There are several situations when the electrolyte does not overflow: 1. The electrolyte is just right 2. The electrolyte is slightly excessive 3. The electrolyte is excessively large, but it does not reach the limit 4. The electrolyte is excessively large and is close to the limit 5. The electrolyte is full to the limit, OK The first situation of sealing is the ideal situation and there is no problem. In the second case, a slight excess is sometimes a precision issue, and sometimes it is a design issue. Generally, the design is excessive. In the third case, there is no problem, it is just a waste of cost. The fourth situation is a bit dangerous. Because during the use or testing of the battery, there will be various reasons: the electrolyte will decompose and produce some gas; the battery will heat up and produce thermal expansion; the above two situations can easily cause the battery shell to bulge (also called deformation) or leak. fluid, which increases the safety hazard of the battery. The fifth situation is actually an enhanced version of the fourth situation and is even more dangerous. To be more exaggerated, liquids can also become batteries. That is, the positive and negative electrodes are inserted into a container containing a large amount of electrolyte at the same time (such as a 500ML beaker). At this time, the positive and negative electrodes can be charged and discharged. It is also a battery, so the excess electrolyte here is not just a little bit. Electrolyte is just a medium that conducts electricity. However, the volume of the battery is limited. Within the limited volume, it is natural to consider the issues of space utilization and deformation.

10. If the amount of liquid injected is too small, will it cause a drum shell after the battery is divided?

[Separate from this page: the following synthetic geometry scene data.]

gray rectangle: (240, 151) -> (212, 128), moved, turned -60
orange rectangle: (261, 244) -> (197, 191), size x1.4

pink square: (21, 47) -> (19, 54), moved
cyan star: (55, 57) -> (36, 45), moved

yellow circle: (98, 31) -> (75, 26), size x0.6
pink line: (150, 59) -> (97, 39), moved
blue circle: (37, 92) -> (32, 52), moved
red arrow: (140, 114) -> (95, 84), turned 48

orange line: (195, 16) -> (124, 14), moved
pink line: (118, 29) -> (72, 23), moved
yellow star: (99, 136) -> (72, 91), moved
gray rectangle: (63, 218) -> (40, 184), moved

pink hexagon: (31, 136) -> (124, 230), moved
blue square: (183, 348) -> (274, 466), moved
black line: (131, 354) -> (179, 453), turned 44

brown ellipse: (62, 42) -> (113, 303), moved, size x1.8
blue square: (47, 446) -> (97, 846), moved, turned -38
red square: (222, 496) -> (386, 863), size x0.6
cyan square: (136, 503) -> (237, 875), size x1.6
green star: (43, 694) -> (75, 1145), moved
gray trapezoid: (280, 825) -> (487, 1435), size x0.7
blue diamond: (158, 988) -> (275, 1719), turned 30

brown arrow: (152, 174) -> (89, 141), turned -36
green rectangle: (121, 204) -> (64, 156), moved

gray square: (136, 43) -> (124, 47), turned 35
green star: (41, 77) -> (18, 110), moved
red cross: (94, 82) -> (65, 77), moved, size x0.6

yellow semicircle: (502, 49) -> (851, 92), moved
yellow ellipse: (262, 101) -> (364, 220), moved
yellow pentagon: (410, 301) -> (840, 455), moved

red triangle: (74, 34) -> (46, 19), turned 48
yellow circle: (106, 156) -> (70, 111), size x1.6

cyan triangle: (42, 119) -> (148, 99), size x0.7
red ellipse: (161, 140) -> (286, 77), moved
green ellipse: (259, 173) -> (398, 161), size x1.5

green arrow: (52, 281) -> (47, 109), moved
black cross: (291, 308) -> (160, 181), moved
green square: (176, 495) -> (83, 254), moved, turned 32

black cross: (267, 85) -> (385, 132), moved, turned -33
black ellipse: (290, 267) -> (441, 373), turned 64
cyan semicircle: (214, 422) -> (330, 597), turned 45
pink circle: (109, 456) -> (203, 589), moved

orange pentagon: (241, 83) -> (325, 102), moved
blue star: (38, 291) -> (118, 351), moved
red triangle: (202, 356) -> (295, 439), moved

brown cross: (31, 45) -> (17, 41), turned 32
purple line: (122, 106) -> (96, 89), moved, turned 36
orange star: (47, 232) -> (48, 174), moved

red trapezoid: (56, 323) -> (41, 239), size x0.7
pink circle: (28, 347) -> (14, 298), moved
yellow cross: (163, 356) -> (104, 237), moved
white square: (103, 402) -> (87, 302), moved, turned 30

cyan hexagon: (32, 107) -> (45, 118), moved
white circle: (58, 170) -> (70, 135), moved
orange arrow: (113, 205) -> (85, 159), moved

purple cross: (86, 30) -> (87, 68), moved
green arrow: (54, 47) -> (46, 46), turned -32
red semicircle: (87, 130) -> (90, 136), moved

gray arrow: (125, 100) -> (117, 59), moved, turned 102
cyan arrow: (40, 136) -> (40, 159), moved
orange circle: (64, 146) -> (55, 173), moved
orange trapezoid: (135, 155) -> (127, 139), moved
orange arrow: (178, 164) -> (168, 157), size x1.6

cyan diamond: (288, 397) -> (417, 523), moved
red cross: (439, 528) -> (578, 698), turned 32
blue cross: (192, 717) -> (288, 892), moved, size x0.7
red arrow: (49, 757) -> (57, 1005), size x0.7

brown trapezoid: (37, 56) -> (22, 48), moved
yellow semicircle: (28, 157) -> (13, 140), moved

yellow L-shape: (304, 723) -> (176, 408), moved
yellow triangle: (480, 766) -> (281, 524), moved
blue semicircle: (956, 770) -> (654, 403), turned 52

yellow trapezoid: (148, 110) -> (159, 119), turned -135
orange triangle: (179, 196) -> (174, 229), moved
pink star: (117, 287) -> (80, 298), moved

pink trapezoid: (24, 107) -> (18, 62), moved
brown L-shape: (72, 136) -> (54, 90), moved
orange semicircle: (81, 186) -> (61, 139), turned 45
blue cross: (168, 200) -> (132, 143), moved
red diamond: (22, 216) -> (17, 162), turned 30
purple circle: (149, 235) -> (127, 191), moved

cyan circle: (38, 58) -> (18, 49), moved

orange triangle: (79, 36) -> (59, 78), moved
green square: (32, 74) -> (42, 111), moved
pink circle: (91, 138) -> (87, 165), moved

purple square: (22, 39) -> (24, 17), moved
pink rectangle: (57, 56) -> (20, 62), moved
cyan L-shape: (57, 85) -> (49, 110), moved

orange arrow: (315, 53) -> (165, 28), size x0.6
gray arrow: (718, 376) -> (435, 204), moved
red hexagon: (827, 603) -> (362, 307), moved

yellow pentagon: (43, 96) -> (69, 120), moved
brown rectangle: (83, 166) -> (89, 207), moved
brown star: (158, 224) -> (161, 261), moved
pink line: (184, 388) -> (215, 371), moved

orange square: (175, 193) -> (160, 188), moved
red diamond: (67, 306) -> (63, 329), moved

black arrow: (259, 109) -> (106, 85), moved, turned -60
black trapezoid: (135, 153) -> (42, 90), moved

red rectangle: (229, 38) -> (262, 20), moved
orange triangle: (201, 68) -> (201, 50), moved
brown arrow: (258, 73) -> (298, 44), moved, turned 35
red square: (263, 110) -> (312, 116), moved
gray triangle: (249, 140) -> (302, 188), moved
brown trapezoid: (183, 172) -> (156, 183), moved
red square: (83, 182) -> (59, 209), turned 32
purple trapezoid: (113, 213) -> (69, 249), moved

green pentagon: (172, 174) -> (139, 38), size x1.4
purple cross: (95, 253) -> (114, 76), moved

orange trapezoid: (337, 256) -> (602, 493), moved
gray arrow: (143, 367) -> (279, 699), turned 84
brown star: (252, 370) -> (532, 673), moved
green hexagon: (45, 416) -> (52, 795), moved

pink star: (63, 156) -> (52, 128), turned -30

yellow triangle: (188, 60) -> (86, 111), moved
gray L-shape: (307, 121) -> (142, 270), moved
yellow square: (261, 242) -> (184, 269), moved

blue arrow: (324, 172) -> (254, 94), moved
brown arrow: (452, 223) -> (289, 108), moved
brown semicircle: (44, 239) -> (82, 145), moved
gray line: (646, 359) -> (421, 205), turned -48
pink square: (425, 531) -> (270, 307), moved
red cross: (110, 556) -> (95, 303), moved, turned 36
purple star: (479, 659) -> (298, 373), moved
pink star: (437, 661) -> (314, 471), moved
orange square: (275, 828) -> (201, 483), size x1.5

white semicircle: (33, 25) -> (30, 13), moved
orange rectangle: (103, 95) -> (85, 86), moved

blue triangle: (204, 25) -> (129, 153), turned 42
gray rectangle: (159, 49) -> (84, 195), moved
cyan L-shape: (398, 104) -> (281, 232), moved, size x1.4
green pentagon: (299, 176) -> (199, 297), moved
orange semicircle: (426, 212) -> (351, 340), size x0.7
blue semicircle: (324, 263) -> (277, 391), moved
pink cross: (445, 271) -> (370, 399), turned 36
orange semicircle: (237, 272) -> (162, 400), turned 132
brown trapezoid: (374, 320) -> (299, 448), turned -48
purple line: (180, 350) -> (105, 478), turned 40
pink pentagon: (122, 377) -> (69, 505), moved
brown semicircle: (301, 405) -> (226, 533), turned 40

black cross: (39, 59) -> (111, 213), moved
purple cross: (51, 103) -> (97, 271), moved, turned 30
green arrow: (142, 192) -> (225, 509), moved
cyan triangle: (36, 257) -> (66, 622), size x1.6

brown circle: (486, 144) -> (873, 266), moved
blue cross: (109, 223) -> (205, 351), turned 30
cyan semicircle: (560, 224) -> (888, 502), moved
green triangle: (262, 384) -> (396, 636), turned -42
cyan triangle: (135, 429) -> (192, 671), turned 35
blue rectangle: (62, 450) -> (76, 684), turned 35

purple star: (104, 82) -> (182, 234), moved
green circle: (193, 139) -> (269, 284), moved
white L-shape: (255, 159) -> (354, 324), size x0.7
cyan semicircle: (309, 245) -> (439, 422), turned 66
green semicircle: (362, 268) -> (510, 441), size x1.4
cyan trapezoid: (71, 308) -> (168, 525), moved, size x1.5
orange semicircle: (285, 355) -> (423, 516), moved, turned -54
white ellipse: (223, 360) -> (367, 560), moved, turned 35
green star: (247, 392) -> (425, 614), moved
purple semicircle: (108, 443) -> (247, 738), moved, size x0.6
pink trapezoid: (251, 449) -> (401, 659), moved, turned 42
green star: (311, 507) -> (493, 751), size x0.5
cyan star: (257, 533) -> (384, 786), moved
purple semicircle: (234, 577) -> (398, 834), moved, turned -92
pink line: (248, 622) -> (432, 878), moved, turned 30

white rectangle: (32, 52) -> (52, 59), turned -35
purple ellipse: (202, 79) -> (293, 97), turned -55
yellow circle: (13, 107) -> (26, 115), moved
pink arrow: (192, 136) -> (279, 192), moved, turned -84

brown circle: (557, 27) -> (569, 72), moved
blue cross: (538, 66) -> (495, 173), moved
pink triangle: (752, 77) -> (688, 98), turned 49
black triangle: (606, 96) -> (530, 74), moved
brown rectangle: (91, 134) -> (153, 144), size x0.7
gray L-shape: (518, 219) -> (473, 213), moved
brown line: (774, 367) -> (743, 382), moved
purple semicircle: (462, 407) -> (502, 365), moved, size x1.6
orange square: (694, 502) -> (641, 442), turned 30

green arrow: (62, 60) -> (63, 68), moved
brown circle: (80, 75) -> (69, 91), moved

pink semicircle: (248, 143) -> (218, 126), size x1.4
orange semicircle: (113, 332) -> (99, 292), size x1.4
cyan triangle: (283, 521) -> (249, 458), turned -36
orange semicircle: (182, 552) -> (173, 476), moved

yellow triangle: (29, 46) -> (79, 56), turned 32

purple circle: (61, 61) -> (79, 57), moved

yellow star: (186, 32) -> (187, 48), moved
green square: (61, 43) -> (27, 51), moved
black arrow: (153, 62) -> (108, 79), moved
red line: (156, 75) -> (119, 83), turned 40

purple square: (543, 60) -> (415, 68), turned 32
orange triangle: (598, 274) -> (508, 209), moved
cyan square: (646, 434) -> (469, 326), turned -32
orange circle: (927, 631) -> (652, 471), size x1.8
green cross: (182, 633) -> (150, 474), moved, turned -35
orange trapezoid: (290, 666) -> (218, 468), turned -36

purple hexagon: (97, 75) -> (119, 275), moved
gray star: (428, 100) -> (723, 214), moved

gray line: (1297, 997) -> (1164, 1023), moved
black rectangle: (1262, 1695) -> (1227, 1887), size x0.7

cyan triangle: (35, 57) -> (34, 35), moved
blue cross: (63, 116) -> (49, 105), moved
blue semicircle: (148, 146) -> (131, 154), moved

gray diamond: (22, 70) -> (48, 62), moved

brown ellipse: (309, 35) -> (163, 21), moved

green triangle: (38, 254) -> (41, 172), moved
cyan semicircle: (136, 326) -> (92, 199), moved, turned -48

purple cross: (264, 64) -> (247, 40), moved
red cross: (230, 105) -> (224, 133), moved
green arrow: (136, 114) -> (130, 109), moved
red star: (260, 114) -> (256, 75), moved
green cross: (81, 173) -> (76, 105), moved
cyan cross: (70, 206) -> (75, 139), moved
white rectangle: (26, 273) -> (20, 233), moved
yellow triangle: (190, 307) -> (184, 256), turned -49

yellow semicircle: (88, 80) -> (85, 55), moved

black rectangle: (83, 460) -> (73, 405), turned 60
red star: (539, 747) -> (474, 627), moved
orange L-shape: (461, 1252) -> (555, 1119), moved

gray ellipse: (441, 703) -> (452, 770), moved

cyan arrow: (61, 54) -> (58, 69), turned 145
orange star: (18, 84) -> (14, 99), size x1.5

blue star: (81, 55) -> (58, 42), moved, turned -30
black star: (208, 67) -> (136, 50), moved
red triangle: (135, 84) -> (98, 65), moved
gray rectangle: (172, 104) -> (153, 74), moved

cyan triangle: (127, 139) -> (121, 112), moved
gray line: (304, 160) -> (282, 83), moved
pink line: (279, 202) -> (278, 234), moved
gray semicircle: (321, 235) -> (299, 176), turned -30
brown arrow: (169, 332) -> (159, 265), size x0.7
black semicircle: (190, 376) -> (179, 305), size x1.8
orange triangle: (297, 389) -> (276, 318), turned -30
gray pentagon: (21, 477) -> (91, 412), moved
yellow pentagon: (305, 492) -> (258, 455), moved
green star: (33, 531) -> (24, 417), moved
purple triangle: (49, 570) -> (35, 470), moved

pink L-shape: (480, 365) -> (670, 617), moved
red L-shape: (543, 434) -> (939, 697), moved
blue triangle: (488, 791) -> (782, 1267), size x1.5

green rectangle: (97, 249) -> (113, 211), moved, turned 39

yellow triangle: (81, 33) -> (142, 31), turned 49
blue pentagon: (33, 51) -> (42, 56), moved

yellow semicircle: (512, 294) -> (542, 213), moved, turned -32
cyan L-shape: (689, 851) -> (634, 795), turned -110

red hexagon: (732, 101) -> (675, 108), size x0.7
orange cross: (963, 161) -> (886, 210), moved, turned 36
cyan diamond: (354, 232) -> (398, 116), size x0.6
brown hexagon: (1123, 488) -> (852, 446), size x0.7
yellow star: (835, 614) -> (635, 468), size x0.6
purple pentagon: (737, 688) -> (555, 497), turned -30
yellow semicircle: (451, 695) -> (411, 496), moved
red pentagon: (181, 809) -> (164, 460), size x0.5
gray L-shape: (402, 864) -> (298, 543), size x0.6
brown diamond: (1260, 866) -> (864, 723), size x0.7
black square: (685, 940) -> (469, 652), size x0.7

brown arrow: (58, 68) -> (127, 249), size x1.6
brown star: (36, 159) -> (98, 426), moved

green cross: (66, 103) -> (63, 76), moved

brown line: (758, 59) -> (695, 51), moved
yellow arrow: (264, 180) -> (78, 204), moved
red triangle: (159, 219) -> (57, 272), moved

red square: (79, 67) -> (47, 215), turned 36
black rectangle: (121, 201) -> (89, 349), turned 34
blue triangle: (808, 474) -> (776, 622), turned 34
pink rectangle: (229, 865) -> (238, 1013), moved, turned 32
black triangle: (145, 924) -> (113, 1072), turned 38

I can only say that it is not certain, it depends on how small the injection volume is. 1. If the battery cell is completely infiltrated by the electrolyte, but there is no residue, the battery will not bulge after the volume is divided; 2. If the battery cell is completely infiltrated by the electrolyte, there is a small amount of residue, but it is more liquid than your company’s requirements. The amount should be less (of course, this requirement is not necessarily the optimal value, there is a slight deviation), and the capacity-divided battery will not bulge at this time; 3. If the battery cell is completely soaked by the electrolyte, there will be a large amount of electrolyte residue, but your company The requirement for the liquid injection amount is higher than the actual amount. At this time, the so-called insufficient liquid injection amount is just a company’s concept, and it does not truly reflect the appropriateness of the actual liquid injection amount of the battery. The battery with different capacity does not have a bulging shell;4. The substantial injection volume is insufficient. This also depends on the degree. If the electrolyte can barely infiltrate the battery cell, the shell may or may not bulge after the volume is divided, but the probability of the battery shell bulging after the volume is divided is greater; if the amount of liquid injected into the battery cell is seriously insufficient, then the battery will be formed The electrical energy at this time cannot be converted into chemical energy. At this time, the probability of the drum shell of the split-capacity battery cell is almost 100%. Then, we can make the following summary: Assume that the actual optimal liquid injection volume of the battery is Mg. If the liquid injection volume is too small, it can be divided into the following situations: 1. Liquid injection volume = M: the battery is normal 2. The liquid injection volume is slightly less than M: The battery capacity is not bulging. The capacity may be normal or slightly lower than the design value. The probability of circulatory bulging increases and the cycle performance becomes worse. 3. The liquid injection volume is much less than M: the battery capacity bulging rate is quite high. , the battery has low capacity and extremely poor cycle stability. Generally, the capacity is less than 80% in dozens of weeks. 4.M=0, the battery has no bulging shell and no capacity.